Characterizing quantum instruments: from non-demolition measurements to
quantum error correction
- URL: http://arxiv.org/abs/2110.06954v1
- Date: Wed, 13 Oct 2021 18:00:13 GMT
- Title: Characterizing quantum instruments: from non-demolition measurements to
quantum error correction
- Authors: Roman Stricker, Davide Vodola, Alexander Erhard, Lukas Postler,
Michael Meth, Martin Ringbauer, Philipp Schindler, Rainer Blatt, Markus
M\"uller and Thomas Monz
- Abstract summary: In quantum information processing quantum operations are often processed alongside measurements which result in classical data.
Non-unitary dynamical processes can take place on the system, for which common quantum channel descriptions fail to describe the time evolution.
Quantum measurements are correctly treated by means of so-called quantum instruments capturing both classical outputs and post-measurement quantum states.
- Score: 48.43720700248091
- License: http://arxiv.org/licenses/nonexclusive-distrib/1.0/
- Abstract: In quantum information processing quantum operations are often processed
alongside measurements which result in classical data.

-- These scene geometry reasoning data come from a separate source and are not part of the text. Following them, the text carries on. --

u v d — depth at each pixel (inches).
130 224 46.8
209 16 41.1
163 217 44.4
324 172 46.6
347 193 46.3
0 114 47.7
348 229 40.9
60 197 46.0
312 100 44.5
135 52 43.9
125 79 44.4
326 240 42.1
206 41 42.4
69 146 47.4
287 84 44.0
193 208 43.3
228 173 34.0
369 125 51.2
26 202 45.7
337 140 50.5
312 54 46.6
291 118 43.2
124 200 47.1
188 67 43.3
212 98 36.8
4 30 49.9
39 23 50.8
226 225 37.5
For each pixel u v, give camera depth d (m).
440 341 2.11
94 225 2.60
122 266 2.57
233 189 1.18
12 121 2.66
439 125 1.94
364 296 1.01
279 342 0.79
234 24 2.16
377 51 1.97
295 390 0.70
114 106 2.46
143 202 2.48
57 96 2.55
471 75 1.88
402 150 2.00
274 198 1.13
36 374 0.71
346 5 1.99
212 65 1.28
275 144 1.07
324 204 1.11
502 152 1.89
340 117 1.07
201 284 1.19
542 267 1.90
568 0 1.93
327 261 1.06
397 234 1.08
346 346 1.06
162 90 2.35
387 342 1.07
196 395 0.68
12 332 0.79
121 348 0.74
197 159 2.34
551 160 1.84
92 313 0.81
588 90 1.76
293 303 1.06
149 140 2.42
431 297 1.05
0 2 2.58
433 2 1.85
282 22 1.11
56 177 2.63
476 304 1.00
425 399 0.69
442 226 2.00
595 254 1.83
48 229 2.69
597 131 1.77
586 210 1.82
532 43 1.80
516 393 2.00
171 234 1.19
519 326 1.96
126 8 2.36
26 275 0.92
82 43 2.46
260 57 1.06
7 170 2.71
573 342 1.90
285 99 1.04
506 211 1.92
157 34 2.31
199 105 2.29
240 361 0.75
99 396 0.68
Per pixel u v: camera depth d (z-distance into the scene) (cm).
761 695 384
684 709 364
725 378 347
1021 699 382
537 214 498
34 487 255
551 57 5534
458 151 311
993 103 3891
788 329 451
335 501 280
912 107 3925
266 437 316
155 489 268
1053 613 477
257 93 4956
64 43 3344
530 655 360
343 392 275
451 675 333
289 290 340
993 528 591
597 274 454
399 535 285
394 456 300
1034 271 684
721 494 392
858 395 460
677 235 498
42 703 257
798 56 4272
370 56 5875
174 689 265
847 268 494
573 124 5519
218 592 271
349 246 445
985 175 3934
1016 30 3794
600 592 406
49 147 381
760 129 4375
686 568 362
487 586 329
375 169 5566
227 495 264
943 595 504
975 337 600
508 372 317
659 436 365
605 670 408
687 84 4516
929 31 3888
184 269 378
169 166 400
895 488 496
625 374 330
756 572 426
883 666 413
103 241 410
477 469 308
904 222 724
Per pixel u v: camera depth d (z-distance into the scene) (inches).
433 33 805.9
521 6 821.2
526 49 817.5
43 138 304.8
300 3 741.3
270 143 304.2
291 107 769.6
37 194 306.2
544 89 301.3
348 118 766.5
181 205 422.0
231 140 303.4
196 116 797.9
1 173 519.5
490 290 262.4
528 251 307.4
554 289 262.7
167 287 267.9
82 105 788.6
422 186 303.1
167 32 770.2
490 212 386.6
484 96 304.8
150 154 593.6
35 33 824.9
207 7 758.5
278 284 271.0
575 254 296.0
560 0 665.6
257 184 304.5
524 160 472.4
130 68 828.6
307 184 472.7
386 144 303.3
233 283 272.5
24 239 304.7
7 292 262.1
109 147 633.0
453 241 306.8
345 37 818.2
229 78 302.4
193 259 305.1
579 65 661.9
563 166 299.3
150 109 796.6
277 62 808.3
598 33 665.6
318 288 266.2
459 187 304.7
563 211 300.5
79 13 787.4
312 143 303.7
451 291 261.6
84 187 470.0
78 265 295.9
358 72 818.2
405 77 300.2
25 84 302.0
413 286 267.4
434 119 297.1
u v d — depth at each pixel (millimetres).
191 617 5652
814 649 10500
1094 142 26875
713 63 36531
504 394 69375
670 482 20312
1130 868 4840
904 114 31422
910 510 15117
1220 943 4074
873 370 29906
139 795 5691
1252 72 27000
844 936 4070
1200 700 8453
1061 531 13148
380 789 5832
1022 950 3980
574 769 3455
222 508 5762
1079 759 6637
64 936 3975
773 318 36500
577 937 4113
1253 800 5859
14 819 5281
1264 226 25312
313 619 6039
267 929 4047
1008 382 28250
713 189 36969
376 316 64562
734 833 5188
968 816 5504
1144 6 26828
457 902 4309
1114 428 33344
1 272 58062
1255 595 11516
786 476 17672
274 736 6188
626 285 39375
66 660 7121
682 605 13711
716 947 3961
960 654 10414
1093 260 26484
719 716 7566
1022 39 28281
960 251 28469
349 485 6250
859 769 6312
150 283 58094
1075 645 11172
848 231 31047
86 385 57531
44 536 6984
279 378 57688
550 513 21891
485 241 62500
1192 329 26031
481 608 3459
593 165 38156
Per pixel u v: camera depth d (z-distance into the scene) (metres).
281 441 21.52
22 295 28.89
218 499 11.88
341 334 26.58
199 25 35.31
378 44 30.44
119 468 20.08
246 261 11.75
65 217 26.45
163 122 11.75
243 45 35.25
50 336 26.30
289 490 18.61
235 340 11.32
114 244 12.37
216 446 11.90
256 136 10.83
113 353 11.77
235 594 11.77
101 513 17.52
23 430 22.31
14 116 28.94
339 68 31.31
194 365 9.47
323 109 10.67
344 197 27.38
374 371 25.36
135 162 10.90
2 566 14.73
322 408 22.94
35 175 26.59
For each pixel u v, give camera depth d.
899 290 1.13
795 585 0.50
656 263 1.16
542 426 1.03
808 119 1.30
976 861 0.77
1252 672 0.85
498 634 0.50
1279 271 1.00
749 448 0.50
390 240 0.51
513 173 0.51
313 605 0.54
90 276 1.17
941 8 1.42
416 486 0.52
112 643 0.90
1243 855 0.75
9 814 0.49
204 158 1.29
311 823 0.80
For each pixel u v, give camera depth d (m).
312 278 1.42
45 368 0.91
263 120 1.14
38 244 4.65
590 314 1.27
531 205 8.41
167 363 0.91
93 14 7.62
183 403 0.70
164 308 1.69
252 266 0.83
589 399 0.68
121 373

Due to the information
gain of classical measurement outputs non-unitary dynamical processes can take
place on the system, for which common quantum channel descriptions fail to
describe the time evolution. Quantum measurements are correctly treated by
means of so-called quantum instruments capturing both classical outputs and
post-measurement quantum states. Here we present a general recipe to
characterize quantum instruments alongside its experimental implementation and
analysis. Thereby, the full dynamics of a quantum instrument can be captured,
exhibiting details of the quantum dynamics that would be overlooked with common
tomography techniques. For illustration, we apply our characterization
technique to a quantum instrument used for the detection of qubit loss and
leakage, which was recently implemented as a building block in a quantum error
correction (QEC) experiment (Nature 585, 207-210 (2020)). Our analysis reveals
unexpected and in-depth information about the failure modes of the
implementation of the quantum instrument. We then numerically study the
implications of these experimental failure modes on QEC performance, when the
instrument is employed as a building block in QEC protocols on a logical qubit.
Our results highlight the importance of careful characterization and modelling
of failure modes in quantum instruments, as compared to simplistic
hardware-agnostic phenomenological noise models, which fail to predict the
undesired behavior of faulty quantum instruments. The presented methods and
results are directly applicable to generic quantum instruments.